■ Provided data ■

○ ○ ○ ○ ○ ○ ○

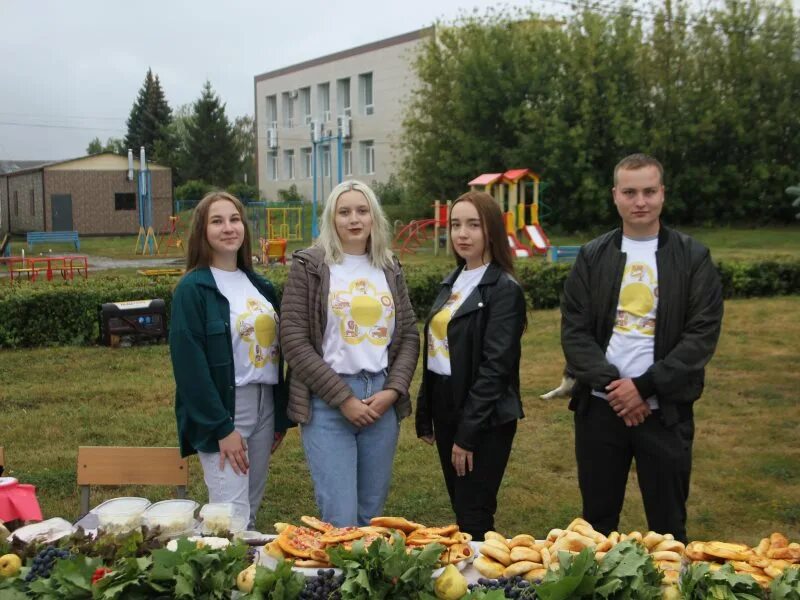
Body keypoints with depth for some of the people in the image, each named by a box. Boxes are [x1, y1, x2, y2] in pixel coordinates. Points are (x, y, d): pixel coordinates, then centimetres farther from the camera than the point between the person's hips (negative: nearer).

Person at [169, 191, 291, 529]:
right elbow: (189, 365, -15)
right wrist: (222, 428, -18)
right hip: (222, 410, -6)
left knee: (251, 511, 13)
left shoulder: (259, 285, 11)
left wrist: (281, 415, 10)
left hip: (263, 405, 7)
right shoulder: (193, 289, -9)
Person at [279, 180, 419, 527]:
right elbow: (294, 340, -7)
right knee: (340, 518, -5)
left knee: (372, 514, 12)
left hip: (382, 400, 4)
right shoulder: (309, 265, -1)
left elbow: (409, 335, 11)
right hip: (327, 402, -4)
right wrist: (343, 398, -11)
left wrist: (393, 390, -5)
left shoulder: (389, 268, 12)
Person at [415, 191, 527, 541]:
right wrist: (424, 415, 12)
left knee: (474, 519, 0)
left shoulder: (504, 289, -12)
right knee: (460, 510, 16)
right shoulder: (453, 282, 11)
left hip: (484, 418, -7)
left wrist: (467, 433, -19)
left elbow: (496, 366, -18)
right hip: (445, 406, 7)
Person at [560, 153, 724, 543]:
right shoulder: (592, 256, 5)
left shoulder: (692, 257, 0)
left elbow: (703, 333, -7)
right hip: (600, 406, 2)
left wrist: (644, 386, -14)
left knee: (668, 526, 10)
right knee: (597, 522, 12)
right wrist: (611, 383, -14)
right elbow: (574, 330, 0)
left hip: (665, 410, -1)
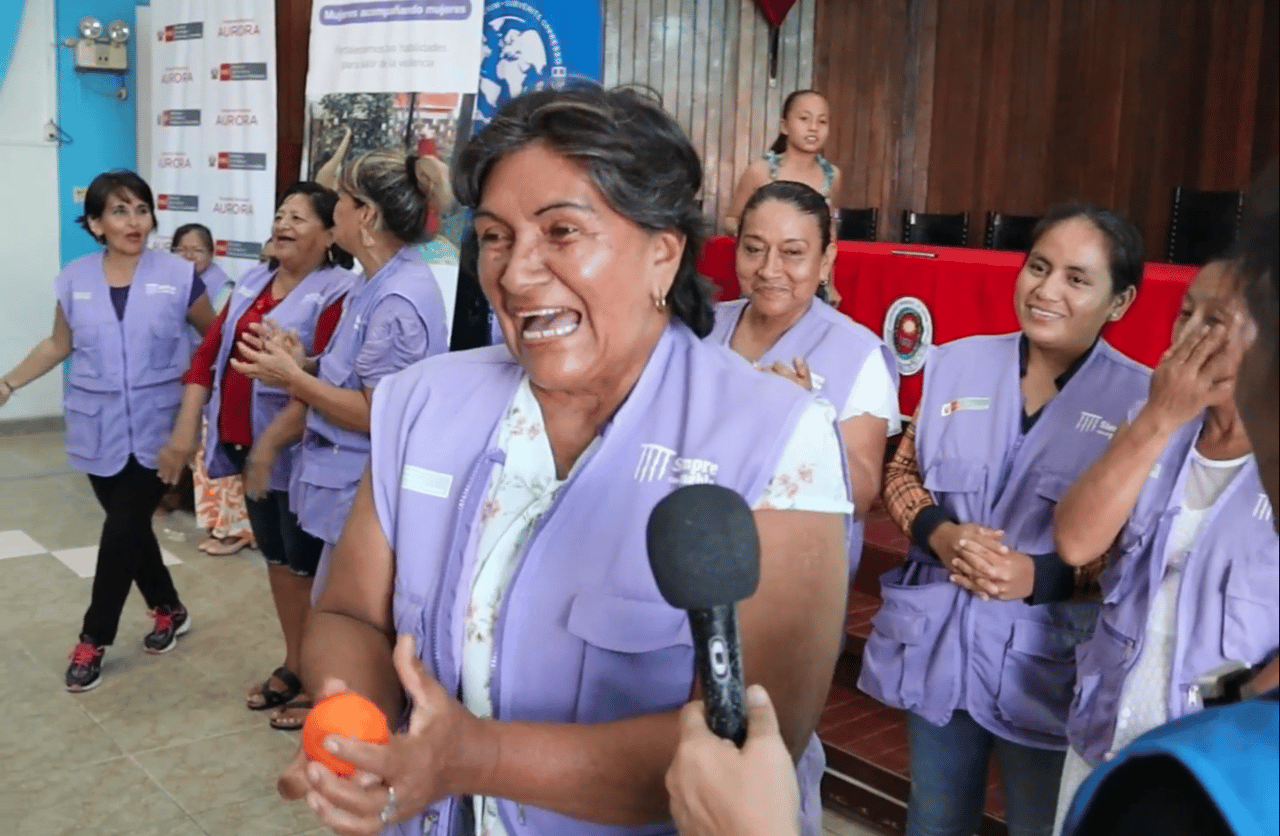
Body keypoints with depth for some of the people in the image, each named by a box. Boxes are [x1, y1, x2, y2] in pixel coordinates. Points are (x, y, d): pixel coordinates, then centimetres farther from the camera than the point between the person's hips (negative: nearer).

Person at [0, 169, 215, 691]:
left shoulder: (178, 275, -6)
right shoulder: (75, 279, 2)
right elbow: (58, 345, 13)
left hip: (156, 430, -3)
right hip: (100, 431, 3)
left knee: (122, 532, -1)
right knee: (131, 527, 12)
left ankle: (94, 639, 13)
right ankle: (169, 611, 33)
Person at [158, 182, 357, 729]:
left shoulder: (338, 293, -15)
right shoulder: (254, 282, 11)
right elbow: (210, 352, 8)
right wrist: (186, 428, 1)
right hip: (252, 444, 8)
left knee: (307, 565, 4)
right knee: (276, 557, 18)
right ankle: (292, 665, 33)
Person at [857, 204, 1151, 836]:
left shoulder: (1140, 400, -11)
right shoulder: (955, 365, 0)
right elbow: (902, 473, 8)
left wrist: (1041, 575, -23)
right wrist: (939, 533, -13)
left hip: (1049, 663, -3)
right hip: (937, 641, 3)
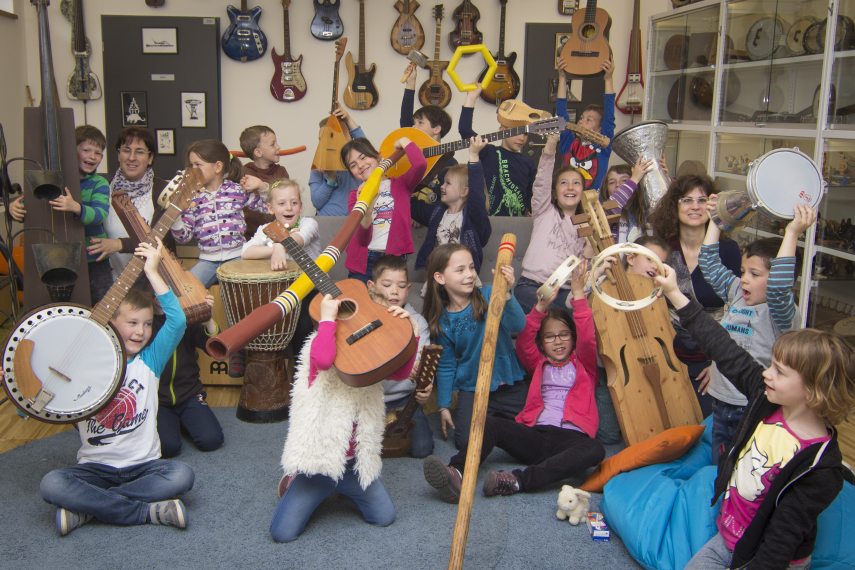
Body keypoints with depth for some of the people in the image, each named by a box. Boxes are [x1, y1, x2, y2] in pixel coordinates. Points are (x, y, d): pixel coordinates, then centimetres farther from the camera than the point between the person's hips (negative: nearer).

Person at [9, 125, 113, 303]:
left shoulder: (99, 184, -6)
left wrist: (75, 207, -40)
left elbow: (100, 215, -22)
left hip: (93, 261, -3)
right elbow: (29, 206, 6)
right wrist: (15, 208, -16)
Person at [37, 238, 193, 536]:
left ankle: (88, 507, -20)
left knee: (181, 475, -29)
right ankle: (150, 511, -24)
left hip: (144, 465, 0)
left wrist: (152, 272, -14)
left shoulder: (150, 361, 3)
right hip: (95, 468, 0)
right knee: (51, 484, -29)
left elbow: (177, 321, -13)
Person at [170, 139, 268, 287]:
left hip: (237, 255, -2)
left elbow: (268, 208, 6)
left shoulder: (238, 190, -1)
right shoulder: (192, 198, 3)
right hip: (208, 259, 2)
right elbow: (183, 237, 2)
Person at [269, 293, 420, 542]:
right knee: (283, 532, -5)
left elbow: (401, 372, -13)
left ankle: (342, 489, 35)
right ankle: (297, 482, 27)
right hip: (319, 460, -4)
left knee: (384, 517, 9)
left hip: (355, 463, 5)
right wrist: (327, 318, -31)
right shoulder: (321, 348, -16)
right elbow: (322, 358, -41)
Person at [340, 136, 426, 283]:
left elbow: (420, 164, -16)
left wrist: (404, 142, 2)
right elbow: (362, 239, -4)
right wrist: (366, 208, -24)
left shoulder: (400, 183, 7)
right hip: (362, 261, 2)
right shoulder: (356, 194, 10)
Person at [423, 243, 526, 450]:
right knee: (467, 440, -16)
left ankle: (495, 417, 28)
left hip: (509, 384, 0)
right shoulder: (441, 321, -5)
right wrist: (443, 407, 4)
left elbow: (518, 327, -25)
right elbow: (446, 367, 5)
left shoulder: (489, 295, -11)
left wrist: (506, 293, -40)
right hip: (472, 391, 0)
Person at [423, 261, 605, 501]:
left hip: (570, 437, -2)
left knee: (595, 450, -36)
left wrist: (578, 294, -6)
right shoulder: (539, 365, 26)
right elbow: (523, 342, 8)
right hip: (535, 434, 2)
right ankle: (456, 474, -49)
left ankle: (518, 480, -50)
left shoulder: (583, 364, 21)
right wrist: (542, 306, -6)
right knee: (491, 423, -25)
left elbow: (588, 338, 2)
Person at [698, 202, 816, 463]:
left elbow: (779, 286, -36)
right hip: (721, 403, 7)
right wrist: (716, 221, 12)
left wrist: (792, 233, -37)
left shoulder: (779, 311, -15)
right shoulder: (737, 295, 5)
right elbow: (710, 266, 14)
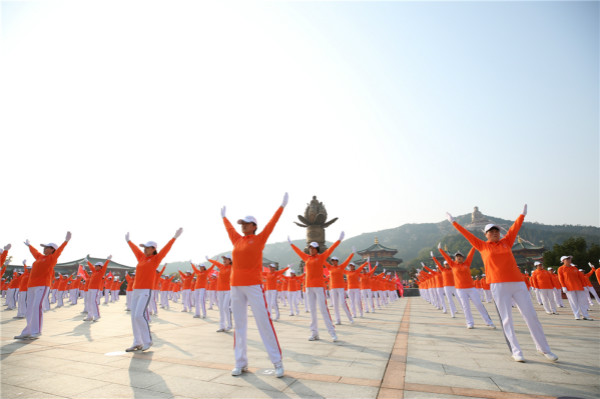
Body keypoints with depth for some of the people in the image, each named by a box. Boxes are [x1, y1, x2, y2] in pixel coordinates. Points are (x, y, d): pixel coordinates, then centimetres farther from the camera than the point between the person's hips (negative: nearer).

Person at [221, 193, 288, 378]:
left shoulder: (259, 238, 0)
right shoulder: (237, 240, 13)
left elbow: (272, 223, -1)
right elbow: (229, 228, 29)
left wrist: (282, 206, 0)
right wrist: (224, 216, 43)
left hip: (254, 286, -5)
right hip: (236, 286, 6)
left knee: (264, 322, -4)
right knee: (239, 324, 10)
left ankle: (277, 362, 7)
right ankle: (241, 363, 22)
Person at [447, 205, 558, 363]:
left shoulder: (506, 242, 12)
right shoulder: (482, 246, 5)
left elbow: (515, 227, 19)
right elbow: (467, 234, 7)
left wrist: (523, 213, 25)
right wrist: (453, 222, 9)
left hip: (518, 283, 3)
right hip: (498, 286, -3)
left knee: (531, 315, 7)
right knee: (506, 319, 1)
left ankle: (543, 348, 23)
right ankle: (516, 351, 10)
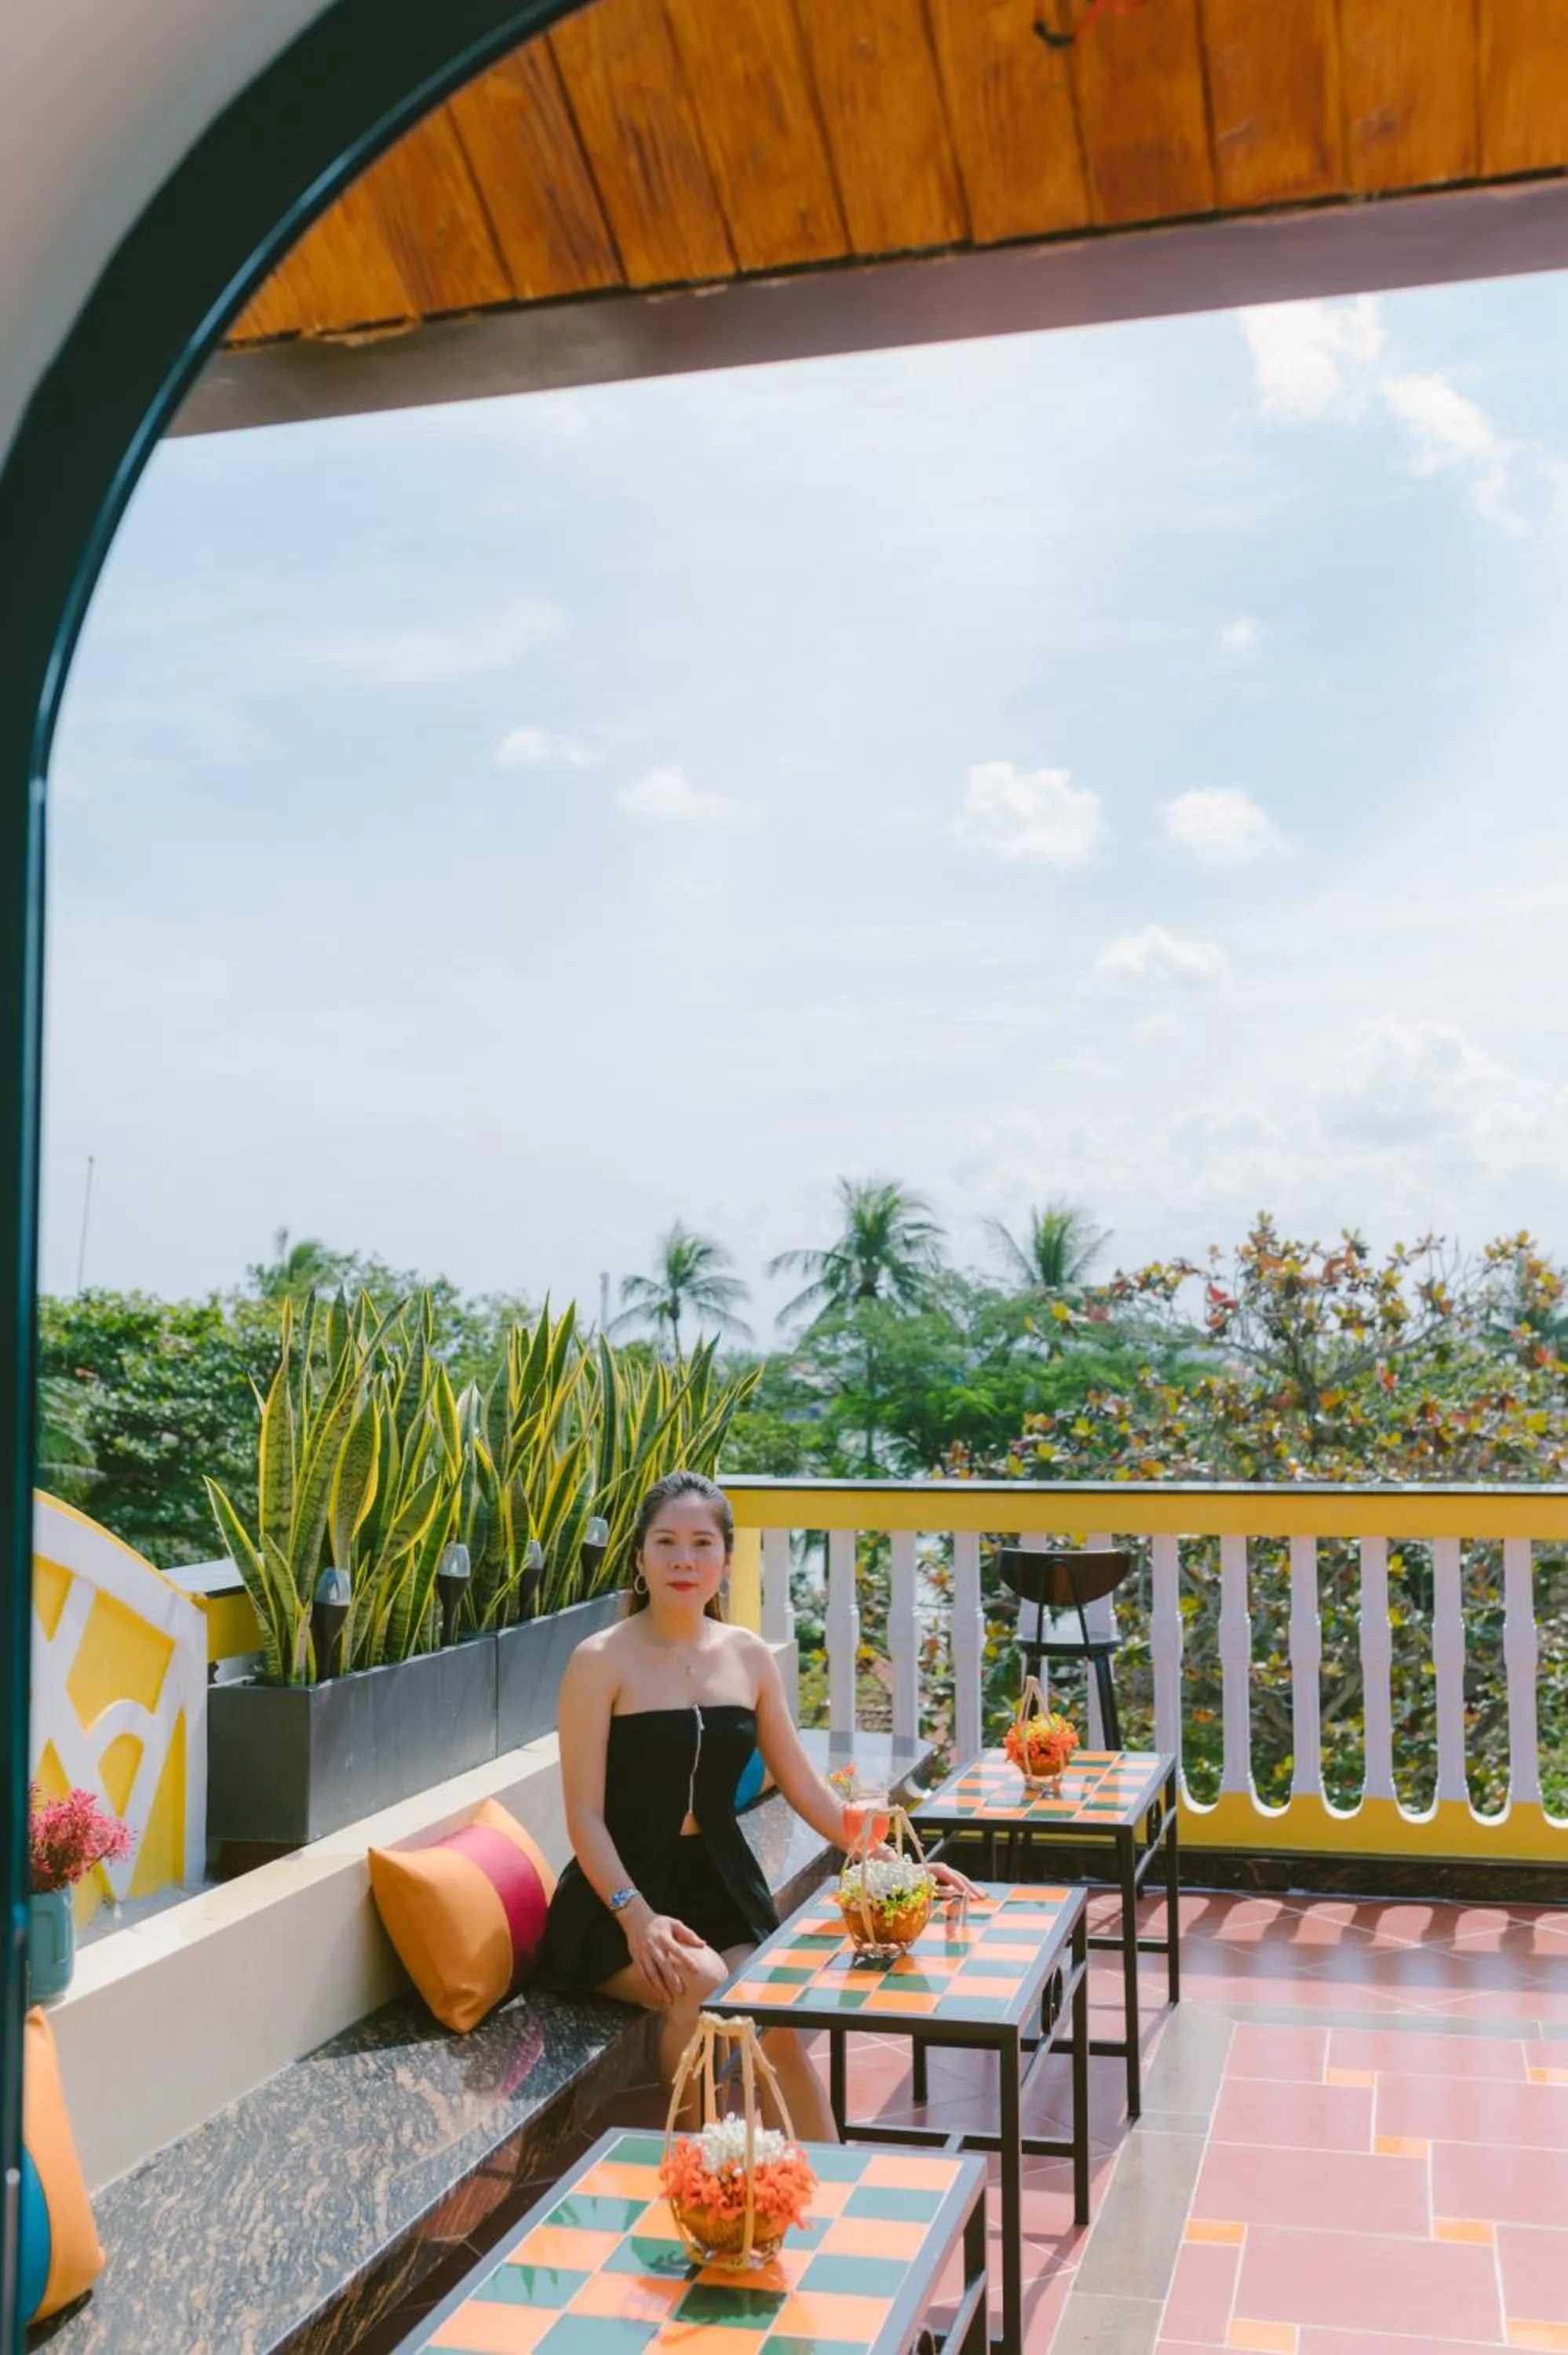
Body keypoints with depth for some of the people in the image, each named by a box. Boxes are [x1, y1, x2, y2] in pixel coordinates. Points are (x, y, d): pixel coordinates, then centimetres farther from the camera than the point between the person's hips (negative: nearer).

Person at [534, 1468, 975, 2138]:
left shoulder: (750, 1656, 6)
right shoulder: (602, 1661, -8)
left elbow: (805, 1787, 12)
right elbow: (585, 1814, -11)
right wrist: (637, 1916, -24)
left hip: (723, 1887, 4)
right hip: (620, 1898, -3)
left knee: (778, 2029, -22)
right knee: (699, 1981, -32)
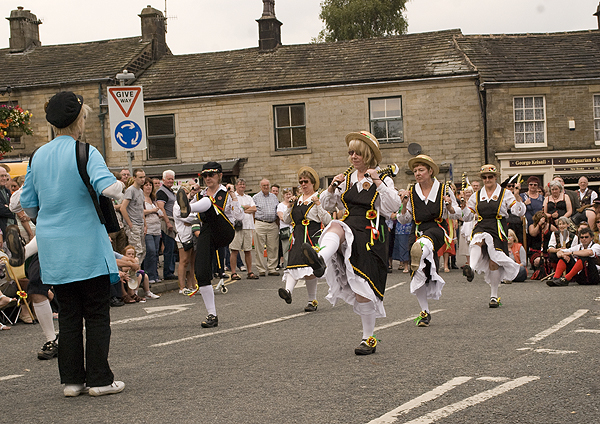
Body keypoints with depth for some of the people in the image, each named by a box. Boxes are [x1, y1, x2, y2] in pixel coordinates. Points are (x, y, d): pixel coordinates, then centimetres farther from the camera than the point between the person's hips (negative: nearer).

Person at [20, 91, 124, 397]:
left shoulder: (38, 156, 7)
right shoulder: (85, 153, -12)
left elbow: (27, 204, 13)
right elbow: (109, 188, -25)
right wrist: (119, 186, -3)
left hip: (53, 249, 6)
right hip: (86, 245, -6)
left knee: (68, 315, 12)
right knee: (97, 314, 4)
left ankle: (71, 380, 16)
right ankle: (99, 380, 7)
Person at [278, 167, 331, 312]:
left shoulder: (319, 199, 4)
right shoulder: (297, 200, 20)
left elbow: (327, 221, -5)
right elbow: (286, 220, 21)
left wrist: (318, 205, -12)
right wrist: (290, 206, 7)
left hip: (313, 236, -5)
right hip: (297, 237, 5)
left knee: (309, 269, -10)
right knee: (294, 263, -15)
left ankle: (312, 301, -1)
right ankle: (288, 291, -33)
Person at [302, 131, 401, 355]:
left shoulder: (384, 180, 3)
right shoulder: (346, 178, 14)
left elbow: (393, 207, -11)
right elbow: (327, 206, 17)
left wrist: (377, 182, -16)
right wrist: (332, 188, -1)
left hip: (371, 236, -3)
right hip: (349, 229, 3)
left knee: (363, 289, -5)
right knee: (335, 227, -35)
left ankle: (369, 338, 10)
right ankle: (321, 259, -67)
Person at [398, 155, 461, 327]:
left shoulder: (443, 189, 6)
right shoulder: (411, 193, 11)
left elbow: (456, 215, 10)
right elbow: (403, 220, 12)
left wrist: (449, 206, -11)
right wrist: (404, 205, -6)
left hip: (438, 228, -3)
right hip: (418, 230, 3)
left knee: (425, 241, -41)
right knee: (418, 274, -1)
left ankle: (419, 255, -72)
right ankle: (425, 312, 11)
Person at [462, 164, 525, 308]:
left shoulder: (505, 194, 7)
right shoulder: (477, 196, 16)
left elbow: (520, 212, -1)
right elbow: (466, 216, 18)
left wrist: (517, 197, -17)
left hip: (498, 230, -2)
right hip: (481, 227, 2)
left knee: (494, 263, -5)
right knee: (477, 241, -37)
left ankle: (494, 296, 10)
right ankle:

○ ○ ○ ○ ○ ○ ○

Each line, from the beginning of the listing to the line bearing "left shoulder: (338, 293, -15)" inclusive, should be copied exactly; the pictures stay out.

■ Solution to the exercise ■
Body keypoints with depth for some of the people in the image, each named by a box. Boxes are [x1, y1, x2, y2] in pixel coordinates. Points are (x, y, d): pixel coordinates, then centimetres farther from the camera than the point between the person's hips (negative: nearer).

Person at [169, 191, 291, 529]:
right elbow: (189, 365, -15)
right wrist: (222, 428, -18)
right hip: (222, 410, -6)
left knee: (251, 511, 13)
left shoulder: (259, 285, 11)
left wrist: (281, 415, 10)
left hip: (263, 405, 7)
right shoulder: (193, 289, -9)
Person at [279, 180, 419, 527]:
right elbow: (294, 340, -7)
right knee: (340, 518, -5)
left knee: (372, 514, 12)
left hip: (382, 400, 4)
right shoulder: (309, 265, -1)
left elbow: (409, 335, 11)
right hip: (327, 402, -4)
right wrist: (343, 398, -11)
left wrist: (393, 390, -5)
left shoulder: (389, 268, 12)
Person at [415, 191, 527, 541]:
right wrist: (424, 415, 12)
left knee: (474, 519, 0)
left shoulder: (504, 289, -12)
right knee: (460, 510, 16)
right shoulder: (453, 282, 11)
left hip: (484, 418, -7)
left wrist: (467, 433, -19)
left elbow: (496, 366, -18)
right hip: (445, 406, 7)
Person at [560, 153, 724, 543]:
right shoulder: (592, 256, 5)
left shoulder: (692, 257, 0)
left elbow: (703, 333, -7)
right hip: (600, 406, 2)
left wrist: (644, 386, -14)
left knee: (668, 526, 10)
right knee: (597, 522, 12)
right wrist: (611, 383, -14)
right elbow: (574, 330, 0)
left hip: (665, 410, -1)
Body keypoints with depth for some of the people in the image, each named by a box. Boxes are [x1, y1, x2, y2] in pixel coordinates. Points are (x, y, d): pixel coordinates, then centimetres farther from the camera than the point between the person's hips (negative: nearer).

Person at [0, 169, 215, 691]:
left shoulder: (178, 275, -6)
right shoulder: (75, 279, 2)
right elbow: (58, 345, 13)
left hip: (156, 430, -3)
right hip: (100, 431, 3)
left knee: (122, 532, -1)
right knee: (131, 527, 12)
left ankle: (94, 639, 13)
right ankle: (169, 611, 33)
Person at [158, 182, 357, 729]:
left shoulder: (338, 293, -15)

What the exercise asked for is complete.